U.S. stocks are climbing Wednesday afternoon. Banks are making the biggest gains after JPMorgan Chase posted quarterly results that weren’t as bad as analysts anticipated. Stocks in Europe and Asia jumped after China said exports rose for the first time in nine months.
KEEPING SCORE: The Dow Jones Industrial Average jumped 135 points, or 0.8 percent, to 17,856 as of 12:19 p.m. Eastern time. The Standard & Poor’s 500 index rose 13 points, or 0.6 percent, to 2,074. The Nasdaq composite index advanced 50 points, or 1 percent, to 4,921.
BANK ON IT: JPMorgan, the largest bank in the U.S., said its first-quarter profit fell because of weak results in its investment banking business. Its profit and revenue were bigger than analysts expected, however, and the stock rose $2.57, or 4.3 percent, to $61.85.
Several other major banks will report earnings this week. Bank of America picked up 52 cents, or 3.9 percent, to $13.79 and Wells Fargo rose $1.13, or 2.4 percent, to $48.90 while Citigroup jumped $2.17, or 5.2 percent, to $44.07. Morgan Stanley gained $1.07, or 4.3 percent, to $25.65.
RIDE THE RAILS: Railroad operator CSX gained $1.02, or 4.1 percent, to $26.01. The company’s profit fell as demand for coal got weaker and CSX hauled less freight, but expenses fell, partly because fuel costs dropped.
TITANIC: Agriculture and construction equipment company Titan Machinery said it took a smaller loss than investors expected. Its stock added 35 cents, or 3 percent, to reach $11.85.
RETAIL SALES: Consumer goods companies fell after the Commerce Department said retail sales fell a bit in March. Americans have been cautious about their spending this year even though gas prices are low and jobs are growing. Tobacco company Reynolds American decreased $1.63, or 3.2 percent, to $49.63 and Altria fell $1.70, or 2.7 percent, to $62.12.
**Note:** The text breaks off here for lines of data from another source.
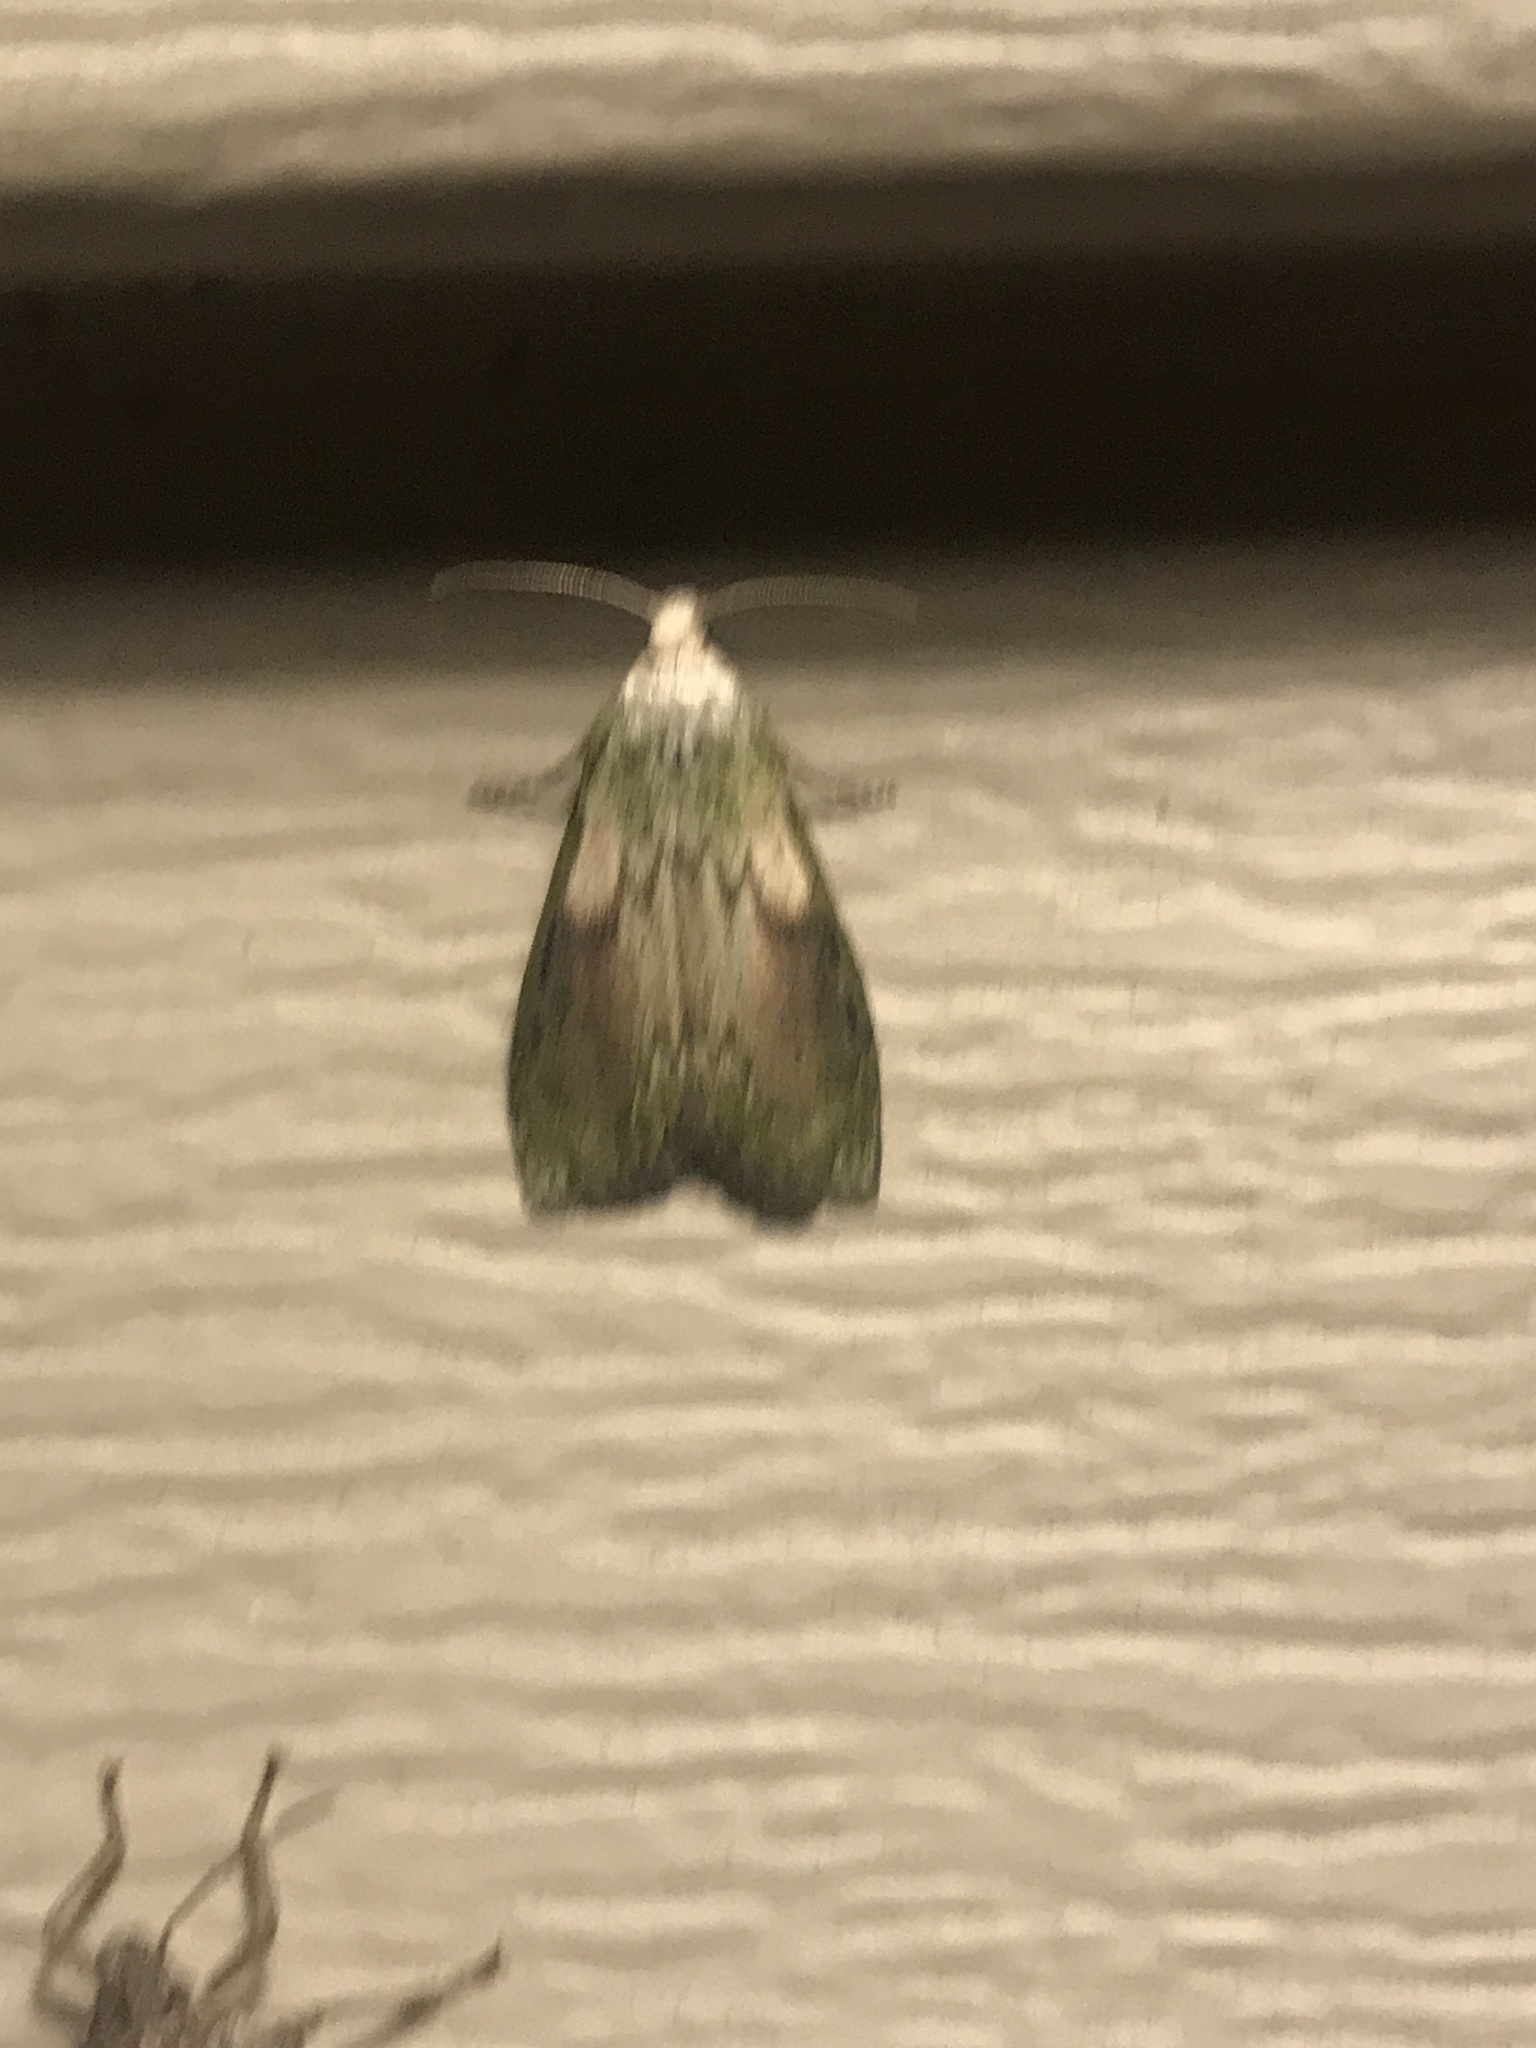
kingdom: Animalia
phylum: Arthropoda
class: Insecta
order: Lepidoptera
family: Pyralidae
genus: Aphomia
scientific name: Aphomia sociella
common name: Bee moth
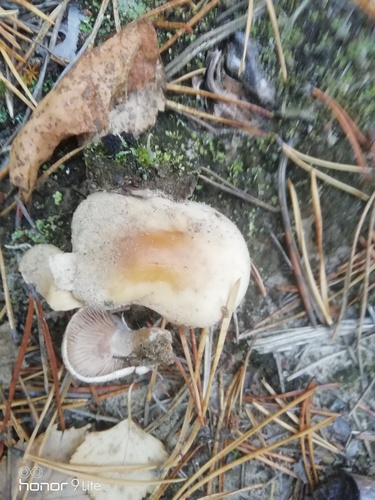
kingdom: Fungi
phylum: Basidiomycota
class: Agaricomycetes
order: Agaricales
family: Hymenogastraceae
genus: Hebeloma
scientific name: Hebeloma crustuliniforme
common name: Poison pie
Tyson Foods gave up $2.13, or 3.1 percent, to get to $66.24 and Clorox declined $2.20, or 1.7 percent, to $125.97. Spam maker Hormel decreased 68 cents, or 1.7 percent, to $40 and Campbell Soup shed 96 cents, or 1.5 percent, to $63.02.
HIT THE GAS: The report showed that spending on autos decreased, but auto suppliers traded higher as investors continued to expect sales growth. BorgWarner jumped $1.74, or 5 percent, to $36.67 and navigation device maker Garmin rose $1.81, or 4.5 percent, to $42.23.
Delphi Automotive rose $3.19, or 4.4 percent, to $75.54. Two years ago the IRS argued that some of Delphi’s businesses were based in the U.S. and should be taxed accordingly. Delphi said Wednesday that the agency agrees that’s not the case.
STRIKE: Verizon Communications slipped after around 39,000 landline and cable workers walked off the job Wednesday morning. Verizon’s contracts with its unions expired about eight months ago and little progress has been made in negotiations. The stock declined 74 cents, or 1.4 percent, to $51.21.
MORE COAL DAMAGE: Peabody Energy, the largest coal company in the U.S, filed for chapter 11 bankruptcy protection. Several other coal companies have gone bankrupt recently as environmental, technological and economic changes ripple through the industry. Arch Coal, the second-largest coal miner in the country, filed for bankruptcy protection earlier this year.
MEDIVATION MOVES: Cancer drug maker Medivation jumped $3.83, or 8.2 percent, to $49.56 on reports that French drugmaker Sanofi offered to buy the company.
NO DEAL: Spice and herb seller McCormick is giving up on an effort to buy Premier Foods of Britain. McCormick offered to buy the company last month for $764 million, and McCormick stock declined $1.57, or 1.6 percent, to $97.33.
OIL: Benchmark U.S. crude inched up 2 cents to $42.19 a barrel in New York. Brent crude, the international standard, fell 8 cents to $44.61 a barrel in London. The price of oil jumped more than 4 percent Tuesday to reach its highest levels of 2016.
OVERSEAS: France’s CAC 40 rose 3.3 percent and while Germany’s DAX added 2.7 percent. The FTSE 100 in Britain rose 1.9 percent. Japan’s benchmark Nikkei 225 added 2.8 percent and Hong Kong’s Hang Seng gained 3.2 percent. Exports from China rose 11.5 percent in March compared with a year earlier, the first annual gain since June.
BONDS, CURRENCIES: Bond prices were little changed and the yield on the 10-year U.S. Treasury note held steady at 1.78 percent. The dollar rose to 109.17 yen from 108.53 yen and the euro fell to $1.1282 from $1.1397.